The woman had bandages around her back and her arm. She didn’t bleed any longer. The wound had mended. Instead, a heavy stiffness and ache permeated her body.
She had fevered dreams. While she slept she sweated the sickness out. She jolted and turned in her sleep as if even her dreams gave her no refuge.
The rains had stopped. The sun was out and water dripped down from the roof.
The man went about his usual business in the cabin as she slept. He gathered the old bandages and uneaten plate of food. He opened the windows to the light and raised the shades so that air could rush in.
Still, she slept.
In the evening, he bent over her and she woke up with a start.
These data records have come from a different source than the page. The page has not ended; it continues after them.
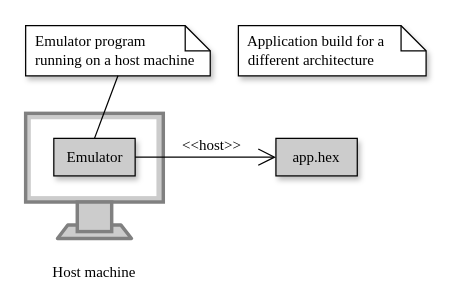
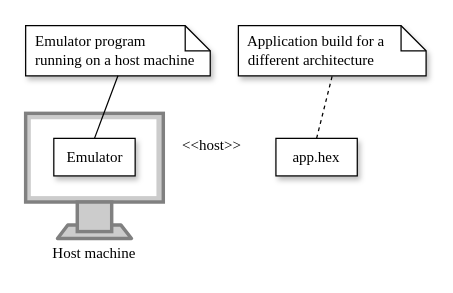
  <mxCell id="0" />
  <mxCell id="1" parent="0" />
- <mxCell id="2" value="app.hex" style="rounded=0;whiteSpace=wrap;html=1;fontFamily=Computer Modern;shadow=1;fillColor=#cccccc;" vertex="1" parent="1"><mxGeometry x="220" y="110" width="65" height="30" as="geometry" /></mxCell>
+ <mxCell id="2" value="app.hex" style="rounded=0;whiteSpace=wrap;html=1;fontFamily=Computer Modern;shadow=1;" vertex="1" parent="1"><mxGeometry x="220" y="110" width="65" height="30" as="geometry" /></mxCell>
  <mxCell id="3" value="" style="fontColor=#0066CC;verticalAlign=top;verticalLabelPosition=bottom;labelPosition=center;align=center;html=1;outlineConnect=0;fillColor=#CCCCCC;strokeColor=#808080;gradientColor=none;gradientDirection=north;strokeWidth=2;shape=mxgraph.networks.monitor;fontFamily=Computer Modern;shadow=0;" vertex="1" parent="1"><mxGeometry x="20" y="90" width="110" height="100" as="geometry" /></mxCell>
- <mxCell id="4" value="Emulator" style="rounded=0;whiteSpace=wrap;html=1;fontFamily=Computer Modern;shadow=1;fillColor=#cccccc;" vertex="1" parent="1"><mxGeometry x="42.5" y="110" width="65" height="30" as="geometry" /></mxCell>
- <mxCell id="5" value="Host machine" style="text;html=1;strokeColor=none;fillColor=none;align=center;verticalAlign=middle;whiteSpace=wrap;rounded=0;fontFamily=Computer Modern;" vertex="1" parent="1"><mxGeometry x="36.25" y="207" width="77.5" height="20" as="geometry" /></mxCell>
- <mxCell id="6" value="" style="endArrow=open;endFill=1;endSize=12;html=1;rounded=0;exitX=1;exitY=0.5;exitDx=0;exitDy=0;entryX=0;entryY=0.5;entryDx=0;entryDy=0;fontFamily=Computer Modern;" edge="1" parent="1" source="4" target="2"><mxGeometry width="160" relative="1" as="geometry"><mxPoint x="160" y="140" as="sourcePoint" /><mxPoint x="180" y="160" as="targetPoint" /></mxGeometry></mxCell>
+ <mxCell id="4" value="Emulator" style="rounded=0;whiteSpace=wrap;html=1;fontFamily=Computer Modern;shadow=1;" vertex="1" parent="1"><mxGeometry x="42.5" y="110" width="65" height="30" as="geometry" /></mxCell>
+ <mxCell id="5" value="Host machine" style="text;html=1;strokeColor=none;fillColor=none;align=center;verticalAlign=middle;whiteSpace=wrap;rounded=0;fontFamily=Computer Modern;" vertex="1" parent="1"><mxGeometry x="36.25" y="192" width="77.5" height="20" as="geometry" /></mxCell>
  <mxCell id="7" value="&amp;lt;&amp;lt;host&amp;gt;&amp;gt;" style="text;html=1;strokeColor=none;fillColor=none;align=center;verticalAlign=middle;whiteSpace=wrap;rounded=0;fontFamily=Computer Modern;" vertex="1" parent="1"><mxGeometry x="130" y="106" width="77.5" height="20" as="geometry" /></mxCell>
  <mxCell id="8" value="&amp;nbsp; Emulator program&lt;br&gt;&amp;nbsp; running on a host&amp;nbsp;machine" style="shape=note;size=20;whiteSpace=wrap;html=1;shadow=1;fontFamily=Computer Modern;align=left;" vertex="1" parent="1"><mxGeometry x="20" y="20" width="147.5" height="40" as="geometry" /></mxCell>
  <mxCell id="9" value="" style="endArrow=none;dashed=0;html=1;rounded=0;entryX=0.5;entryY=1;entryDx=0;entryDy=0;entryPerimeter=0;exitX=0.5;exitY=0;exitDx=0;exitDy=0;fontFamily=Computer Modern;" edge="1" parent="1" source="4" target="8"><mxGeometry width="50" height="50" relative="1" as="geometry"><mxPoint x="-210" y="150" as="sourcePoint" /><mxPoint x="-160" y="100" as="targetPoint" /></mxGeometry></mxCell>
  <mxCell id="10" value="&amp;nbsp; Application build for a&amp;nbsp; &amp;nbsp; &lt;br&gt;&amp;nbsp; different architecture" style="shape=note;size=20;whiteSpace=wrap;html=1;shadow=1;fontFamily=Computer Modern;align=left;" vertex="1" parent="1"><mxGeometry x="190" y="20" width="150" height="40" as="geometry" /></mxCell>
+ <mxCell id="11" value="" style="endArrow=none;dashed=1;html=1;rounded=0;entryX=0.5;entryY=1;entryDx=0;entryDy=0;entryPerimeter=0;exitX=0.5;exitY=0;exitDx=0;exitDy=0;fontFamily=Computer Modern;" edge="1" parent="1" source="2" target="10"><mxGeometry width="50" height="50" relative="1" as="geometry"><mxPoint x="85" y="120" as="sourcePoint" /><mxPoint x="104" y="70" as="targetPoint" /></mxGeometry></mxCell>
“I’m going to check your bandages.”
She nodded. She turned to her side.
Gingerly he undid the long cloth wrap bound tightly across her back. As he got closer to skin, she winced. The bandage was stuck lightly to her. He pulled it off. She shut her eyes tightly.
The cut had mostly healed. The wound had crusted over a scab. He took a damp cloth and pressed it to her.
“Is that okay?”
He took another cloth and patted her wet skin dry.
“I think you might be fine without the bandage…”
She didn’t say anything. She stared at the wall in front of her. Wood grain with a knot like an eye looking at her.
He helped her lay back down. He reached over and took a bowl of hot liquid and brought it closer to her. She shook her head no, putting out her hand.
“Why won’t you eat?”
She shrugged, not looking at him.
“Look, if your mad at me, then-”
“I’m not mad at you…”
A hot tear rolled down the side of her face.
He looked down at his hands and the damp cloths in them. They sat in silence for a while.
“I think you’re getting better.”
He stood up and put the cloths with the old bandages and into a sack.
“I’ll be back soon, okay.”
“Maybe have a little soup?”
He shut the door walking into the forest with the sack. Looking up to the clear blue sky with the birds whistling to one another.
Inside the cabin, she wearily turned to her side stairing at the bowl of hot liquid. Steam rising up. She brought it closer. She inhaled. It smelled like healing.
Her stomach rumbled. She took the spoon and dipped it into the broth blowing on it before it reached her mouth. Then, took a sip. Her eyelids grew heavy and she felt her whole body relax. She continued to sip the soup slowly until the liquid was gone.
A wave of euphoria overtook her as she laid back down. Her eyes tried to remain open, but no, they would close. And she would sleep. And she would dream. But not like before. Finally, for what felt like the first time in forever, she could rest deeply, peacefully, fully.
And so she drifted in between the worlds again as she closed her eyes to the cabin and found herself again in clouds.